— start of Document text —

Note that if $A = [a] \times [k]^{n - d}$. Then
$|\bounde A| = da^{d - 1} k^{n - d} = d |A|^{1 -
\frac{1}{d}} k^{\frac{n}{d} - 1}$.

\begin{fcthm}[]
  \label{thm_2_13}
  % Theorem 2 13
  Assuming:
  - $A \subset [k]^n$
  - $|A| \le \frac{k^n}{2}$
  Then:
  \[
    |\bounde A| \ge \min \{d|A|^{1 - \frac{1}{d}}
    k^{\frac{n}{d} - 1} : 1 \le d \le n\}
  .\]
\end{fcthm}

``Some set of the form $[a]^d \times [k]^{n - d}$
is best.''

Called the ``edge-isoperimetric inequality in the
grid''.

\nonexaminableon

\begin{proof}[Proof (sketch)]
  Induction on $n$. $n = 1$ is trivial.

  Given $A \subset [k]^n$ with $|A| \le
  \frac{k^n}{2}$, where $n > 1$:

  Wlog $A$ is a down-set (just down-compress, i.e.
  stamp on your set in direction $i$ for each
  $i$). For any $1 \le i \le n$, define $C_i(A)
  \subset [k]^n$ by giving its \sects i:
  \[
    C_i(A)_{\isec t} = \text{extremal set of size
    $|A_{\isec t}|$ in $[k]^{n - 1}$}
  ,\]
  which will be a set of the form $[a]^d \times
  [k]^{n - 1 - d}$, or a complement. Write $B =
  C_i(A)$. Do we have $|\bounde B| \le |\bounde
  A|$?
  \begin{center}
    \includegraphics[width=0.3\linewidth]{images/a5f69b5b65e94135.png}
  \end{center}
  Now, $A$ is a down-set, so
  \[
    |\bounde A| = \ub{|\bounde A_{\isec 1}| + \cdots + |\bounde
    A_{\isec k}|}_{\text{horizontal edges}} +
    \ub{|A_{\isec 1}| - |A_{\isec
    k}|}_{\text{vertical edges}}
  \]
  and
  \[
    |\bounde B| = |\bounde B_{\isec 1}| + \cdots +
    |\bounde B_{\isec k}| + ?

— end of Document text —
— start of Supplied information —

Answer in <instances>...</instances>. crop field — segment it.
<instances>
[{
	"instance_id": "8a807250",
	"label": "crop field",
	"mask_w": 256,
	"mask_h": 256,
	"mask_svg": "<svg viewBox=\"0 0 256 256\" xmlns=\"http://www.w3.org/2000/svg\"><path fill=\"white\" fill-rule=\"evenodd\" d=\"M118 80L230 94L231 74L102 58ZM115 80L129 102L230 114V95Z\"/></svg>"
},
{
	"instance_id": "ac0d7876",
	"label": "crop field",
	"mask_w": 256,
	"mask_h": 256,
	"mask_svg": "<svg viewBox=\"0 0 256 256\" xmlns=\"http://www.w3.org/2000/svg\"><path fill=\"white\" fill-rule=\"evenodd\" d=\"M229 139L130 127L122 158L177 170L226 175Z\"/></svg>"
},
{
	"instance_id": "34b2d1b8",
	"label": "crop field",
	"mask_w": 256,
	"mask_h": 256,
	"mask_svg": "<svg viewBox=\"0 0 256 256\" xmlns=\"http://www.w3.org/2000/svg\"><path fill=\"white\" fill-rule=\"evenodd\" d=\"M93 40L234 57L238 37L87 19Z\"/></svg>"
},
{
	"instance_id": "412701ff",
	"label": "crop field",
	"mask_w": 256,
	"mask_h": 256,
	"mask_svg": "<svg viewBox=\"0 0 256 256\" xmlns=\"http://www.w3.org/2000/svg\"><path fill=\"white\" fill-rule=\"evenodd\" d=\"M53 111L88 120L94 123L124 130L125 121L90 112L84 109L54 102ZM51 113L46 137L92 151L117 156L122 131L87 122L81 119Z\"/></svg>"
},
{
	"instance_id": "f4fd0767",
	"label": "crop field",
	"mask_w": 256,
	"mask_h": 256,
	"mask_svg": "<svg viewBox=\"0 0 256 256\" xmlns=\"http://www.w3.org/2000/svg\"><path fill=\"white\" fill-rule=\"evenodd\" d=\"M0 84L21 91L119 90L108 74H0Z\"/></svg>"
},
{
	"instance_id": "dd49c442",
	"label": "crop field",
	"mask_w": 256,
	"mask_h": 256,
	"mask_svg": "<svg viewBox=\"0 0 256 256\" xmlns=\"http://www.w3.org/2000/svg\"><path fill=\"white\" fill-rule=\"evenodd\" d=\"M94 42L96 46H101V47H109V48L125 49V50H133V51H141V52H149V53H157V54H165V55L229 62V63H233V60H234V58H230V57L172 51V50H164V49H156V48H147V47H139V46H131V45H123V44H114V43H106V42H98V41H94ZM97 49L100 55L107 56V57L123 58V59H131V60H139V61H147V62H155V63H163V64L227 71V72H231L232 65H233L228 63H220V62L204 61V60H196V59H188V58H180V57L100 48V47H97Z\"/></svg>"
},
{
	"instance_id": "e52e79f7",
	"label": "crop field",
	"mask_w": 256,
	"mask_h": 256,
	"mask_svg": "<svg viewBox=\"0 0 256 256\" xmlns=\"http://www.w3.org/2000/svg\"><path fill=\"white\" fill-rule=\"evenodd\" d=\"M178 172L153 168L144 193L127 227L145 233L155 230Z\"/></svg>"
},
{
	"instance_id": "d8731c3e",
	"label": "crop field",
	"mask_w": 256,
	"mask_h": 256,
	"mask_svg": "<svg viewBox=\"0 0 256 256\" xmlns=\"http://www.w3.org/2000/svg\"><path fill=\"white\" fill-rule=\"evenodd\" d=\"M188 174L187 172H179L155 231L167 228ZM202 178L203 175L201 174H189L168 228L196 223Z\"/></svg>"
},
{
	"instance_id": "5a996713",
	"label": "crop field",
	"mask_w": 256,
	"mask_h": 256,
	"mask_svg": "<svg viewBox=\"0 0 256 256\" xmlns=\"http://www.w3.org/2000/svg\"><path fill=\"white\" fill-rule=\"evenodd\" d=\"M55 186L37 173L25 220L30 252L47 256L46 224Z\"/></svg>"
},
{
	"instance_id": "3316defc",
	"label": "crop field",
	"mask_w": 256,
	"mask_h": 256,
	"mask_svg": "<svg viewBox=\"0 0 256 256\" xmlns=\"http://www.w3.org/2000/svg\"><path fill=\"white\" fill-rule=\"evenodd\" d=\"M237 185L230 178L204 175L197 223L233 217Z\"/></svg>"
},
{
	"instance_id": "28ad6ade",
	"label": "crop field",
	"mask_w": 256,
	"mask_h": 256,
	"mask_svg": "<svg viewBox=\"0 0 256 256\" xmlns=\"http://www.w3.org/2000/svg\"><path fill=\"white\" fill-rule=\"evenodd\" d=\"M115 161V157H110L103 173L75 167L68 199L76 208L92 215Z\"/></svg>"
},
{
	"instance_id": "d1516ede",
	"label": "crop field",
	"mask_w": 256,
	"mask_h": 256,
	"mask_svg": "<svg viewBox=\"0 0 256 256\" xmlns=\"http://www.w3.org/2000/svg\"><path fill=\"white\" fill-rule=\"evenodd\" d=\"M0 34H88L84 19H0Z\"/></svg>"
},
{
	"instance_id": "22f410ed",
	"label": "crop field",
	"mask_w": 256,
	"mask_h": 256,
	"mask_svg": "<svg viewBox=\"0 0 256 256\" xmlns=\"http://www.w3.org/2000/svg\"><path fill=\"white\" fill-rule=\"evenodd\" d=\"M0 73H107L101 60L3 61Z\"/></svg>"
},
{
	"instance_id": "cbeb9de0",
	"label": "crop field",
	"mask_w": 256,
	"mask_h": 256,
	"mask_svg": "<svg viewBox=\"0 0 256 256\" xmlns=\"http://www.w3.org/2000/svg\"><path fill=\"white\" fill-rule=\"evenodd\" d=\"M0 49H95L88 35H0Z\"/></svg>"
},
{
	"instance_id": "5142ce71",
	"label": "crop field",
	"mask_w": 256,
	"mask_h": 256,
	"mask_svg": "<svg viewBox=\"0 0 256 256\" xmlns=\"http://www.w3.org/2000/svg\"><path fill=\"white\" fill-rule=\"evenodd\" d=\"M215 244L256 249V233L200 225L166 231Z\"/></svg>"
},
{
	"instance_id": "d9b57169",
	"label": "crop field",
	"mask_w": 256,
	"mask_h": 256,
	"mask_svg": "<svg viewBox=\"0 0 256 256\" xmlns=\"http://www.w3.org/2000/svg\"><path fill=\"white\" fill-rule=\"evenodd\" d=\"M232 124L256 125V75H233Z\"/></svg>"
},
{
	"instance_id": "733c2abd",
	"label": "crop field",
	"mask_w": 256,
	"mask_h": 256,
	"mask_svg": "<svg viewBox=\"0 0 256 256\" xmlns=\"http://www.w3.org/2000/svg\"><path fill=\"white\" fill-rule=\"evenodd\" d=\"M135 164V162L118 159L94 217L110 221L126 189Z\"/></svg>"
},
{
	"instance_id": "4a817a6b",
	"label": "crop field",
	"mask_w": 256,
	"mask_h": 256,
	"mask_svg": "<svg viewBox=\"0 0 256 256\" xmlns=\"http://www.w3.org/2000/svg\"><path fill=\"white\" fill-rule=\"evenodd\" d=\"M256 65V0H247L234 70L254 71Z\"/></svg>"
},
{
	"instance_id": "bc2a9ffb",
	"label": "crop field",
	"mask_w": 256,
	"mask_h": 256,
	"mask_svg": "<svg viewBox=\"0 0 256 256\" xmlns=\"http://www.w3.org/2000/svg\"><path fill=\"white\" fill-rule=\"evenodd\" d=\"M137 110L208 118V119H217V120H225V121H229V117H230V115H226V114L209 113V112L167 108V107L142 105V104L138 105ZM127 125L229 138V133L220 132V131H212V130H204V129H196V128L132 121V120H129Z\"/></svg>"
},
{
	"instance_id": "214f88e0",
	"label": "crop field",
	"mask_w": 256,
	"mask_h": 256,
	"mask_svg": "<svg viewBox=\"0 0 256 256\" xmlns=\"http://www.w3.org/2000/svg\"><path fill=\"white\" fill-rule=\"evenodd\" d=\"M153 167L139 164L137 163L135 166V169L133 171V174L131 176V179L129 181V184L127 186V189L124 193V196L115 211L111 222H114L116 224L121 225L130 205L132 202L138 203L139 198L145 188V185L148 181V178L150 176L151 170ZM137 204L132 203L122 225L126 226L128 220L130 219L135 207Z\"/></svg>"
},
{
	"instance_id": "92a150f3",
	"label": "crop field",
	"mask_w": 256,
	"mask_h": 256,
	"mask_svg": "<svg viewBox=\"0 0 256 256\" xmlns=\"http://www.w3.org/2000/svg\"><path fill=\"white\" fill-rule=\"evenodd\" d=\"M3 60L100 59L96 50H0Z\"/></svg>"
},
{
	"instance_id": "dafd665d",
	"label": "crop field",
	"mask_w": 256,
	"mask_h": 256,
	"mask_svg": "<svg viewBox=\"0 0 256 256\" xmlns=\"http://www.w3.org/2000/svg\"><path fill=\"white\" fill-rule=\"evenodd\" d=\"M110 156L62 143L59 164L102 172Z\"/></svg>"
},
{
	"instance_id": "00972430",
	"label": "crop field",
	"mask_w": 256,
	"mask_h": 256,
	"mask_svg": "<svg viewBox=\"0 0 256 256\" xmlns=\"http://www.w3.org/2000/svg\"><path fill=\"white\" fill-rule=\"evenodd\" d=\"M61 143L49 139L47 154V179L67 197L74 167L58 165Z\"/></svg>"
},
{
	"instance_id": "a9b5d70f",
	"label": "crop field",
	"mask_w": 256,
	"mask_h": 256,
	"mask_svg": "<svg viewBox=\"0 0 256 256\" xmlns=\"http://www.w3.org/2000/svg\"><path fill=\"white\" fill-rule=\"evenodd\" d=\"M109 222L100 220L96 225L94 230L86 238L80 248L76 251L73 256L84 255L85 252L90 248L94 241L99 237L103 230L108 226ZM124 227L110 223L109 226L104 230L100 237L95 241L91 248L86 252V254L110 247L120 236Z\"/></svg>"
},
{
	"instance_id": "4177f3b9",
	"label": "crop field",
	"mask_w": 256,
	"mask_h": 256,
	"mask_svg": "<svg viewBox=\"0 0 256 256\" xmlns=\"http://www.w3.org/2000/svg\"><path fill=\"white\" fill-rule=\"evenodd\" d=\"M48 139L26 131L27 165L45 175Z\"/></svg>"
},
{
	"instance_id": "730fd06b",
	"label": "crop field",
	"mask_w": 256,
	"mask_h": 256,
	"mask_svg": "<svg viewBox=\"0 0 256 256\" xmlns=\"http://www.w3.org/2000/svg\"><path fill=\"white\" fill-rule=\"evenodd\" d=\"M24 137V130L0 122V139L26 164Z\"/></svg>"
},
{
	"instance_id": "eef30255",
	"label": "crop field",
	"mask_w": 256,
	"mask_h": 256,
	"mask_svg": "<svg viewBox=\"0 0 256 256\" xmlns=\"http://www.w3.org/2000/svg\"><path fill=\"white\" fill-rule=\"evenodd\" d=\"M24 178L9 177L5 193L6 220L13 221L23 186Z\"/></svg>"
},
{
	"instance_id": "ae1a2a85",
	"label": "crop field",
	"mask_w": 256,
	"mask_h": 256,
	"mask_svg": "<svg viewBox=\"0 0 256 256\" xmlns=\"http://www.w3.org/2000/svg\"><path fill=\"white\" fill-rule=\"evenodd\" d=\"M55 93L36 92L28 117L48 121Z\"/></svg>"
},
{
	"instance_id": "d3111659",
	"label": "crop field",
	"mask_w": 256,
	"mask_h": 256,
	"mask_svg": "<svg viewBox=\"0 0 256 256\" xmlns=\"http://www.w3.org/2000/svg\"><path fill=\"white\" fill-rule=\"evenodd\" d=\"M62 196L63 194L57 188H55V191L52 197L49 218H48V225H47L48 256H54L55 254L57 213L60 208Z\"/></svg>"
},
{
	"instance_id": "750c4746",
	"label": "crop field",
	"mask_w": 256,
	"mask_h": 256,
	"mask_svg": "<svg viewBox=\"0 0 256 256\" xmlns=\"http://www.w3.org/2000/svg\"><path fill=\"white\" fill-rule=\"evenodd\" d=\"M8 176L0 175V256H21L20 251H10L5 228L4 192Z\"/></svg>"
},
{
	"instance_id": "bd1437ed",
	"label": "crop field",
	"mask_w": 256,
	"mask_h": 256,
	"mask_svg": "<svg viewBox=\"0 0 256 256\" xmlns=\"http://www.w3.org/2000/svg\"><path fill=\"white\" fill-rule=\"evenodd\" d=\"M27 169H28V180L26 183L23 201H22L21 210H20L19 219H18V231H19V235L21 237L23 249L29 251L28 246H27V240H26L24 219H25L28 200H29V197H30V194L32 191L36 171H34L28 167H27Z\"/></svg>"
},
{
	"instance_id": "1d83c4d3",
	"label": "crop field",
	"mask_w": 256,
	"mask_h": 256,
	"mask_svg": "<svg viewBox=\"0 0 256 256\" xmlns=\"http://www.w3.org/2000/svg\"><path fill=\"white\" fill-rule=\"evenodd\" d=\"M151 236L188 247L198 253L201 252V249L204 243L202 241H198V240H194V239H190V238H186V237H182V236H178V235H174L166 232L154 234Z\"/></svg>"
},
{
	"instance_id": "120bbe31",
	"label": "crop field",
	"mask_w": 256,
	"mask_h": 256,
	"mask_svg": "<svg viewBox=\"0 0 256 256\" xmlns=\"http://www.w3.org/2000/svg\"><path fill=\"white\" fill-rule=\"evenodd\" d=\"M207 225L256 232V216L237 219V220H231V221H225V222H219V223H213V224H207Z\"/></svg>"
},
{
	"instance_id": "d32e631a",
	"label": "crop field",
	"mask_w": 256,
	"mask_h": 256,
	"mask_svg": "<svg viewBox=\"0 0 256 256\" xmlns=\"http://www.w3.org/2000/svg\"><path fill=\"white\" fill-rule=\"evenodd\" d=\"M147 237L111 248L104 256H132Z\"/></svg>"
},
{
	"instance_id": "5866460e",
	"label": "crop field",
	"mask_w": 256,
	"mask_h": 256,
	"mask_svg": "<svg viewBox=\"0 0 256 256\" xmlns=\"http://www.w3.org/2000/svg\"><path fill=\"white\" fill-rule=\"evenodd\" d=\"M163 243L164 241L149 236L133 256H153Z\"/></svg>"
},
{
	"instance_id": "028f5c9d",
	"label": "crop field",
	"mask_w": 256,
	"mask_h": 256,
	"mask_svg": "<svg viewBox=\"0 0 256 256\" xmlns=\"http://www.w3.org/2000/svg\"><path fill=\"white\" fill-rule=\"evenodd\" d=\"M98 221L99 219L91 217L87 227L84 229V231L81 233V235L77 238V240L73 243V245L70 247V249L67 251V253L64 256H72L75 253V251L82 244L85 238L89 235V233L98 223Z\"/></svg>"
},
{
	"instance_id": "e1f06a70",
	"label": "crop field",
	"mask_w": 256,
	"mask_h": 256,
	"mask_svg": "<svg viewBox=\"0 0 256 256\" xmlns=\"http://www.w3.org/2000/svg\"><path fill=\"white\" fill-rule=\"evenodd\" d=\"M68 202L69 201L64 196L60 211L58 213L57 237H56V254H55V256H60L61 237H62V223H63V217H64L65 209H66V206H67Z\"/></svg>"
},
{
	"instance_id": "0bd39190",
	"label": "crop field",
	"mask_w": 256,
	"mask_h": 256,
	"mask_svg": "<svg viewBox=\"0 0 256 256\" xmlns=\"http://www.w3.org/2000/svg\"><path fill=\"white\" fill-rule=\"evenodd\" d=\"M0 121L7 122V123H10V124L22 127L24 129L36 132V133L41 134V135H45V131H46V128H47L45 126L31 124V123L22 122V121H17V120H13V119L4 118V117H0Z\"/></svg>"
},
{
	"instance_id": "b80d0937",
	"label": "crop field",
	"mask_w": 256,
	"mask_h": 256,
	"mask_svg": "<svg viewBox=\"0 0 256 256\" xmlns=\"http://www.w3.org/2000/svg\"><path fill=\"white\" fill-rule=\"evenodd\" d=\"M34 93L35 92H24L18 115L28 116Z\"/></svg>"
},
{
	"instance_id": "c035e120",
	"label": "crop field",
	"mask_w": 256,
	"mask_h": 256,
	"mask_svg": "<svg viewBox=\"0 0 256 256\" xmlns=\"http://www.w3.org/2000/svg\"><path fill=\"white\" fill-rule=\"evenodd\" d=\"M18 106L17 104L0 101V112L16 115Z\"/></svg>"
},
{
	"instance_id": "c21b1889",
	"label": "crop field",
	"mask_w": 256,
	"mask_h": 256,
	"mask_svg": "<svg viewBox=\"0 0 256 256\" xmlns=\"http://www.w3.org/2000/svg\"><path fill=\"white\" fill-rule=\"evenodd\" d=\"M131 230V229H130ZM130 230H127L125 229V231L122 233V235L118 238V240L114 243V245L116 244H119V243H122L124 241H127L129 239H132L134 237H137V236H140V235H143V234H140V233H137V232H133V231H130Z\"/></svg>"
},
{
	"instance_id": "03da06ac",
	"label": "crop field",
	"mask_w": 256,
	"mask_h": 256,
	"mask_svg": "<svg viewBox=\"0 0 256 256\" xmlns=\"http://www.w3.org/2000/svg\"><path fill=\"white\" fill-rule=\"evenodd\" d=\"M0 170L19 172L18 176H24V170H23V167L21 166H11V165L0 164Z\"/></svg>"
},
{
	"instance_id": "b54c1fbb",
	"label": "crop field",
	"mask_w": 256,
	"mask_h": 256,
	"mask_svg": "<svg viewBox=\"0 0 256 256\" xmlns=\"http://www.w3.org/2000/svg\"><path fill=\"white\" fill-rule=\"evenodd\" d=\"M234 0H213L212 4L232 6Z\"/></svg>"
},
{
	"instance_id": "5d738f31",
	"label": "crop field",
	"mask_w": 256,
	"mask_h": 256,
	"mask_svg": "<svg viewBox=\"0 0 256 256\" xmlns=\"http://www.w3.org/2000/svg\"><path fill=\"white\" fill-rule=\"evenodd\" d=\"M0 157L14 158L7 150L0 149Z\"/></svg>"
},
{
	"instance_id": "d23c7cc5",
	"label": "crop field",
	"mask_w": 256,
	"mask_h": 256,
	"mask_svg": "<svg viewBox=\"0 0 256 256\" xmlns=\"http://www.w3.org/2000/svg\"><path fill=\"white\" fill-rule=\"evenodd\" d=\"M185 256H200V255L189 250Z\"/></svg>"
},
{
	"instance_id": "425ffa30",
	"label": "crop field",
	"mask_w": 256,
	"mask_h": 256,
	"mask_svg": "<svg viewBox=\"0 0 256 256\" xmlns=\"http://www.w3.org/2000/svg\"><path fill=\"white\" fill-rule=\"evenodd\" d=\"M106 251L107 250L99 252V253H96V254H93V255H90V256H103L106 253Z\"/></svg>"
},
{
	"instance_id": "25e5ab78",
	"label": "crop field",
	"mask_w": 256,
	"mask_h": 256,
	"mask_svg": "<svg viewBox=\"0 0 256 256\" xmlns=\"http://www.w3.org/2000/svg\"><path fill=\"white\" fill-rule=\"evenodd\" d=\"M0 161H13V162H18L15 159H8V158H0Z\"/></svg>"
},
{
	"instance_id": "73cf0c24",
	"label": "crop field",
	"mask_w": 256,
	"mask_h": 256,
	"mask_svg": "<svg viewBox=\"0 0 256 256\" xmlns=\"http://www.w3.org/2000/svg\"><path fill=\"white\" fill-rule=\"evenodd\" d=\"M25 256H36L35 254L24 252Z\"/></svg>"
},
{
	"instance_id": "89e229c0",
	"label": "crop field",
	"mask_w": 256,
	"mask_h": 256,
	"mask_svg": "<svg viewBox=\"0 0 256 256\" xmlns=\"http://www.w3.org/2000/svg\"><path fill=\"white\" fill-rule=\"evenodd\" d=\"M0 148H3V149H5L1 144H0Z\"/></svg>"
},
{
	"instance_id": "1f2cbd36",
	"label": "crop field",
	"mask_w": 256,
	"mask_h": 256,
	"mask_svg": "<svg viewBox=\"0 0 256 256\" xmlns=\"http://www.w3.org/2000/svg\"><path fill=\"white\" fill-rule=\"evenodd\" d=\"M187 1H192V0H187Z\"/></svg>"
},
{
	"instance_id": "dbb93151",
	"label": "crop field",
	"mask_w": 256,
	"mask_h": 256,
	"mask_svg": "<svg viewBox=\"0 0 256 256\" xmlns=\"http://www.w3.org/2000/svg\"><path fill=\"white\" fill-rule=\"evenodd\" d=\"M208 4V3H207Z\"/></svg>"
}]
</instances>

— end of Supplied information —

### What to do
(a) Translate the sentence "Some set of the form $[a]^d \times [k]^{n - d}$ is best." from the isoperimetry text into French.
(b) In the isoperimetry text, what name is given to the inequality stated in the theorem?

### Responses in order
(a) Un certain ensemble de la forme $[a]^d \times [k]^{n - d}$ est le meilleur.

(b) The edge-isoperimetric inequality in the grid.